Dia de los Muertos and a disappointing Election

Oh my, this week… it was absolutely a lot.

Dutifully, even joyously, we built our Dia de los Muertos altar to honor our dead, hoping to coax them back for a night or two. In the past we created elaborate shrines, but this year, with many of our photos and mementos still in boxes, we created a simple display, using all the affection we feel when recalling our time with each of them. The quirky grin of her grandfather, the grace of a favorite Aunt, the solid presence of my father, a host of fabulous friends gone too soon, all the mothers’ lovely adoration. We left them fruit and chocolates and water to satisfy their long journey, along with their cherished possessions we are lucky enough to have. Remembering our remarkable lineage fuels us forward, even into the darker days lurking just ahead.

We visited the Mission San Juan Capistrano, “a monument to California’s multi-cultural history, embracing its Native American, Spanish, Mexican and European heritage. Originally built as a self sufficient community by Spanish Padres and Native Americans, the Mission was a center for agriculture, industry, education and religion” (History). Today it is a maze of beautiful gardens, chapels, artifacts discovered, and the remains of the original church. The Mission hosted a communal Day of the Dead shrine. Here we set our intentions with the hundreds of others who came to honor their ancestors.

I found myself talking out loud a bit more when visited by the celestial souls. I hoped they were proud of us as we continue their legacy, striving to use our lives to better those around us, especially the silenced and marginalized, those who don’t have the vast array of cheerleaders we were blessed with.
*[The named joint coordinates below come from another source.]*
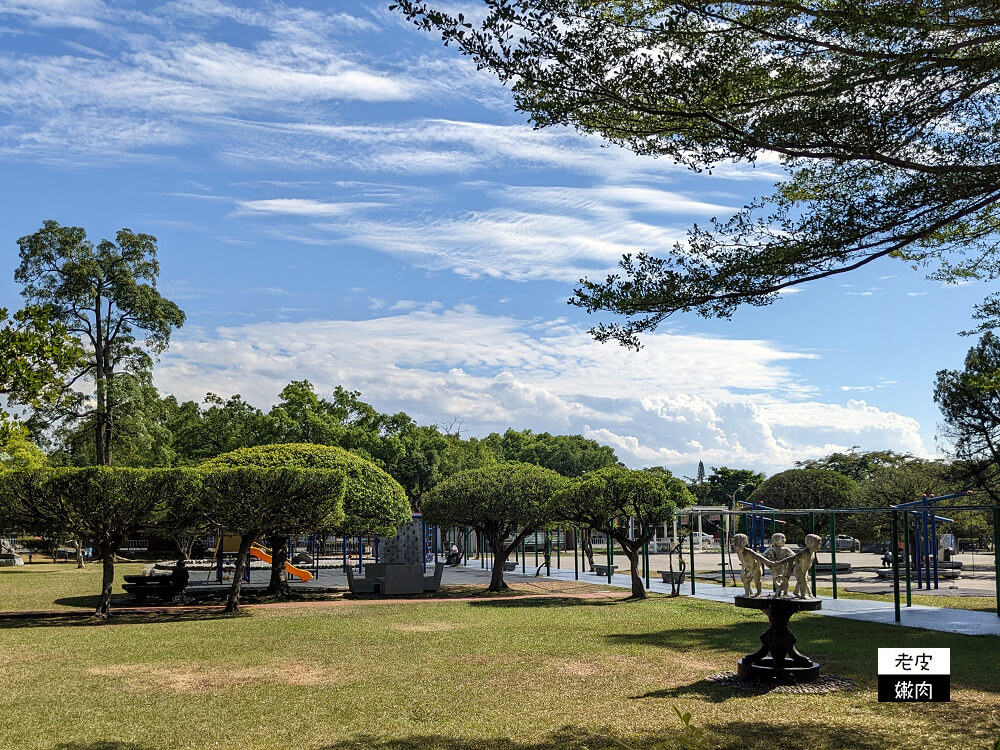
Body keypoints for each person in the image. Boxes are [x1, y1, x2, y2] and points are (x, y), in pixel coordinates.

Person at [732, 533, 763, 597]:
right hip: (748, 569)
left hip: (755, 569)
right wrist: (742, 571)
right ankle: (748, 594)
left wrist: (756, 568)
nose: (734, 544)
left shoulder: (749, 551)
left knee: (757, 580)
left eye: (737, 542)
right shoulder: (739, 552)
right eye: (734, 542)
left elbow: (759, 558)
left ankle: (759, 592)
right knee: (745, 580)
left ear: (744, 542)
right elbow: (743, 562)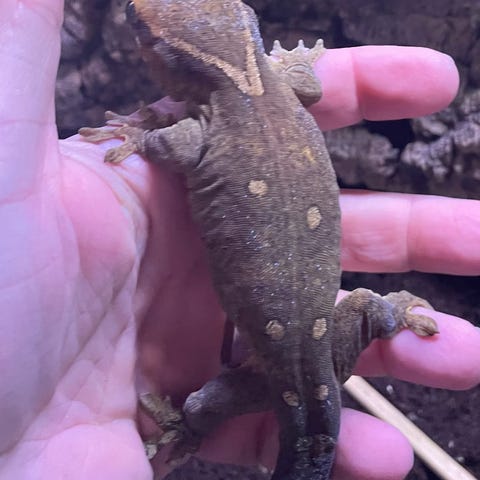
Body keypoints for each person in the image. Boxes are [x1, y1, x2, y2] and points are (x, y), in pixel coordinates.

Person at [1, 2, 479, 479]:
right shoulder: (287, 85)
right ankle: (387, 315)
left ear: (165, 56)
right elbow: (309, 86)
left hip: (282, 367)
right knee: (350, 330)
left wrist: (140, 134)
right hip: (316, 343)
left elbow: (170, 147)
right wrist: (292, 64)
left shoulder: (204, 127)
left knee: (202, 409)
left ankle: (188, 431)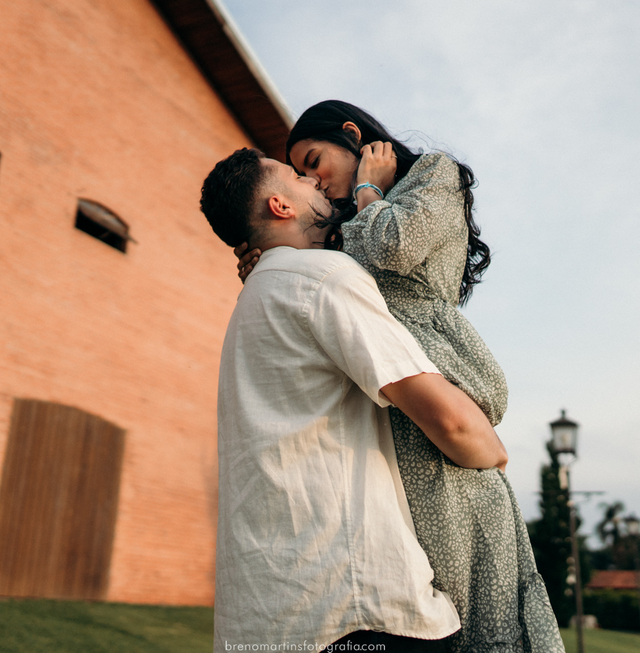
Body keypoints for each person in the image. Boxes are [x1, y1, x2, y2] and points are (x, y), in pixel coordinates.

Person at [235, 101, 563, 653]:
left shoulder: (434, 175)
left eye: (314, 161)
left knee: (481, 617)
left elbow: (395, 245)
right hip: (383, 439)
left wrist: (368, 188)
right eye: (301, 173)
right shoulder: (337, 228)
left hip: (438, 419)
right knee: (419, 613)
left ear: (352, 135)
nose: (313, 179)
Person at [200, 148, 511, 653]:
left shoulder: (256, 298)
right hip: (353, 608)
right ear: (281, 206)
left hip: (262, 620)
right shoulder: (320, 280)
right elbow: (452, 424)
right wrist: (494, 453)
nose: (314, 182)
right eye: (298, 176)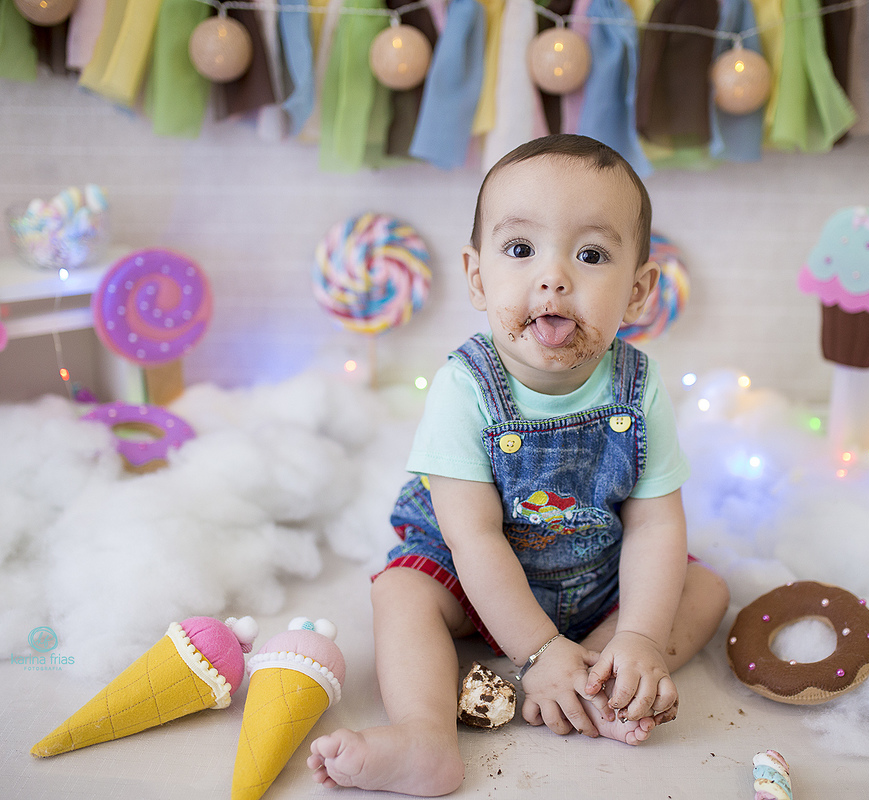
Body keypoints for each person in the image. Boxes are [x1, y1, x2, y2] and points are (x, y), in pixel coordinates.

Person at [308, 134, 729, 796]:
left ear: (639, 291)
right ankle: (425, 740)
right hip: (470, 576)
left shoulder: (638, 386)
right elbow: (471, 536)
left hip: (593, 572)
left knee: (705, 590)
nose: (553, 277)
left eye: (591, 255)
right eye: (520, 249)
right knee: (401, 593)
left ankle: (606, 676)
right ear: (478, 277)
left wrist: (644, 634)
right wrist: (534, 652)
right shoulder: (464, 388)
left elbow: (653, 524)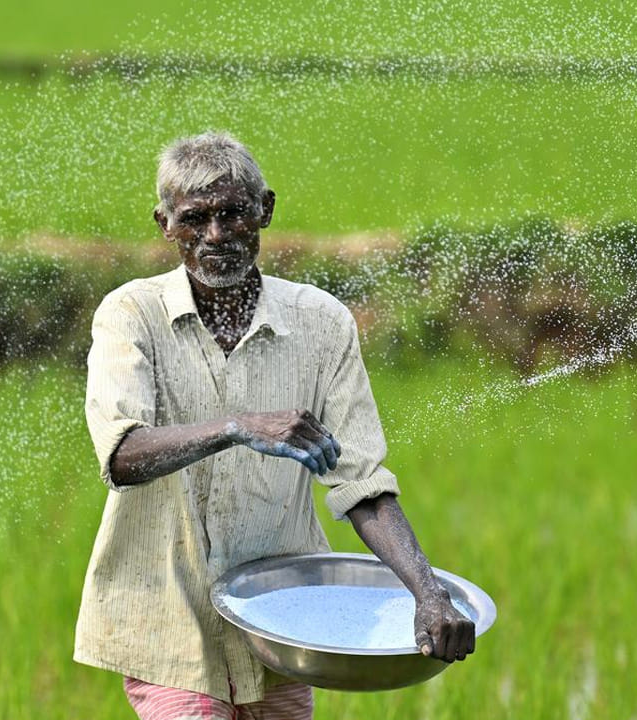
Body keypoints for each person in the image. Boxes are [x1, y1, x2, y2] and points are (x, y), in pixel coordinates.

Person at [75, 131, 475, 720]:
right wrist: (237, 425)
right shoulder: (132, 315)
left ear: (265, 210)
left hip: (282, 618)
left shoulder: (320, 323)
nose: (215, 236)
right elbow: (122, 454)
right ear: (164, 224)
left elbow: (361, 481)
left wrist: (427, 591)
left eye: (233, 214)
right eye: (194, 219)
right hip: (168, 615)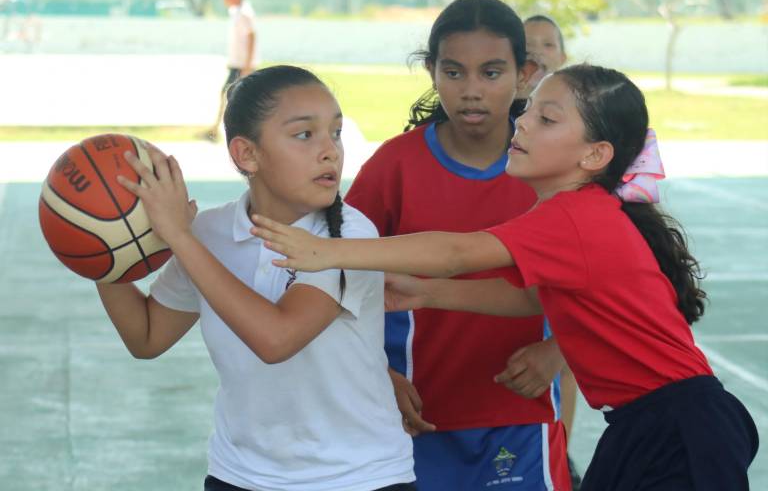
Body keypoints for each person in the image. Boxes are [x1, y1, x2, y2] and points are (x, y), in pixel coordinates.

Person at [251, 63, 759, 490]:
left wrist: (326, 251)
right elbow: (536, 300)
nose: (523, 123)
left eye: (546, 118)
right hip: (652, 421)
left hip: (678, 424)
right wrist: (428, 293)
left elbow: (455, 251)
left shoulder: (574, 217)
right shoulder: (574, 213)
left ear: (594, 155)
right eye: (528, 109)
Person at [97, 65, 415, 491]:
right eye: (305, 134)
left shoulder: (349, 234)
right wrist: (103, 247)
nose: (330, 151)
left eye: (336, 133)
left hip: (359, 476)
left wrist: (179, 236)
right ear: (246, 154)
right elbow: (147, 337)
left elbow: (276, 339)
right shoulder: (209, 233)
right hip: (241, 475)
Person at [345, 0, 572, 490]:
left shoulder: (555, 170)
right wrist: (376, 373)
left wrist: (560, 349)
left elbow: (606, 280)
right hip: (409, 418)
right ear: (431, 71)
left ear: (524, 74)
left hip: (520, 419)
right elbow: (339, 280)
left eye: (491, 73)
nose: (471, 91)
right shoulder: (393, 167)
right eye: (453, 72)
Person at [519, 13, 581, 488]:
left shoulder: (589, 130)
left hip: (563, 304)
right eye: (527, 45)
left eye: (548, 43)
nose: (538, 52)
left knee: (567, 359)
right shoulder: (507, 132)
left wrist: (559, 347)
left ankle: (564, 451)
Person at [202, 0, 259, 142]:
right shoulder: (236, 12)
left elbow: (251, 37)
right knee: (233, 97)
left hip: (242, 66)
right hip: (237, 64)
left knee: (232, 96)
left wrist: (247, 66)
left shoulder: (244, 13)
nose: (225, 0)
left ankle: (218, 131)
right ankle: (217, 130)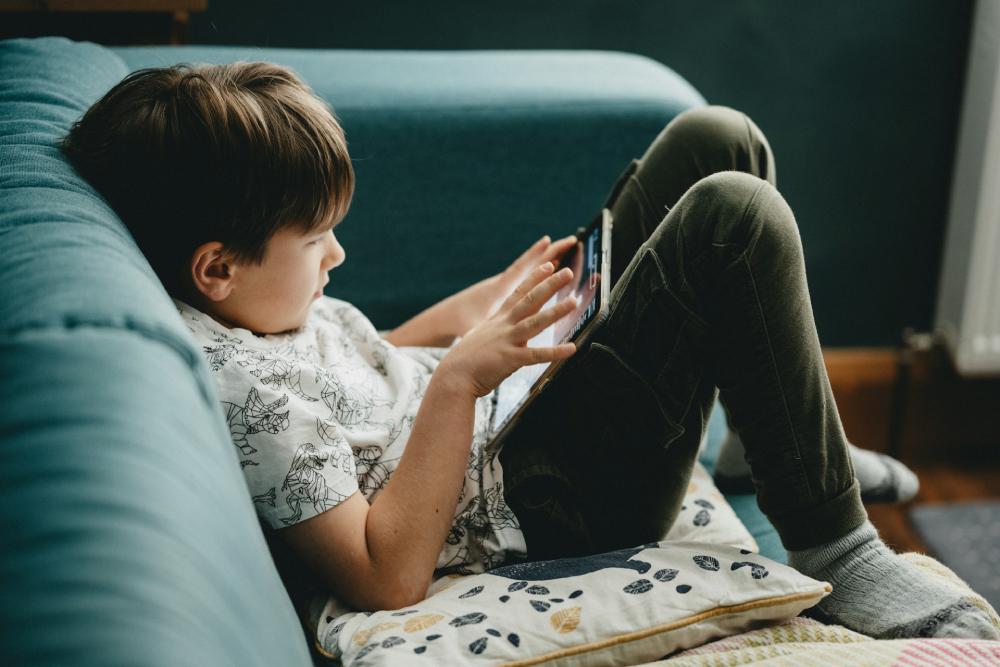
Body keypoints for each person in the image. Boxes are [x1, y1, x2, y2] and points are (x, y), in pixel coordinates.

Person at [58, 61, 998, 642]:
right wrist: (464, 377)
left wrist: (478, 313)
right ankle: (834, 534)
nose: (338, 257)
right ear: (216, 266)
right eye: (316, 242)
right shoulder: (244, 397)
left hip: (504, 418)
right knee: (732, 220)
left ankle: (751, 428)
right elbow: (387, 576)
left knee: (719, 139)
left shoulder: (243, 315)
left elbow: (362, 361)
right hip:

Our ancestors encouraged us to keep faith in mankind even when such a notion appeared at our lowest, which coincidentally also happened this week with the election of America’s first felon to be our next president.

As I stood around our small altar, flickering candles and all, I felt their shame over such foolhardiness, their disappointment in our disintegrated moral and societal standards, our ruin of the country they loved.

I know, I know, some of you don’t want to believe anything about your present-day MAGA messiah, except that he will miraculously make eggs affordable again. That somehow, from his tower, he will actually care about the lives of every day people. To me, this choice seems rather foolish, and apparently 67,959,768 other voters who checked the box for Harris. People who believe in supporting public school teachers, those trying their damnedest to take the phone out of your child’s hand, shake them loose from the clutches of social media, and teach them to decipher truth. Understand History. Respect Scientific Inquiry. To not be swayed by the glitter of billionaires influencing their biased feeds. This is an uphill grind, especially when a repeated lie easily becomes a perceived truth now.

Exploring ruins felt fitting this week, in the aftermath of such a disappointing election. Perhaps most disappointing because of the millions who didn’t bother to vote. Those who feel so voiceless that they couldn’t bother to mail back a sheet of paper that requires only a few checkmarks.

Equally disappointing this election is the outcome for women. Not the privileged such as myself, white, educated, with some money in the bank, but those who are riding the bus in the early dawn to do the manual labor we refuse to do, and who, thanks to our next president, have no choice over their own bodies. Women be damned they decided. Instead MAGA fueled the bro heterodoxy movement, best exemplified by their sick chant, which the right-wing activist Nick Fuentes tweeted: “Your bodymy choice” (Independent). I cave knowing that some woman’s husband, brother or son is gleefully shouting such toxic hate today. Welcome to MAGA 2.0.

Our altar is dismantled. America appears to be too.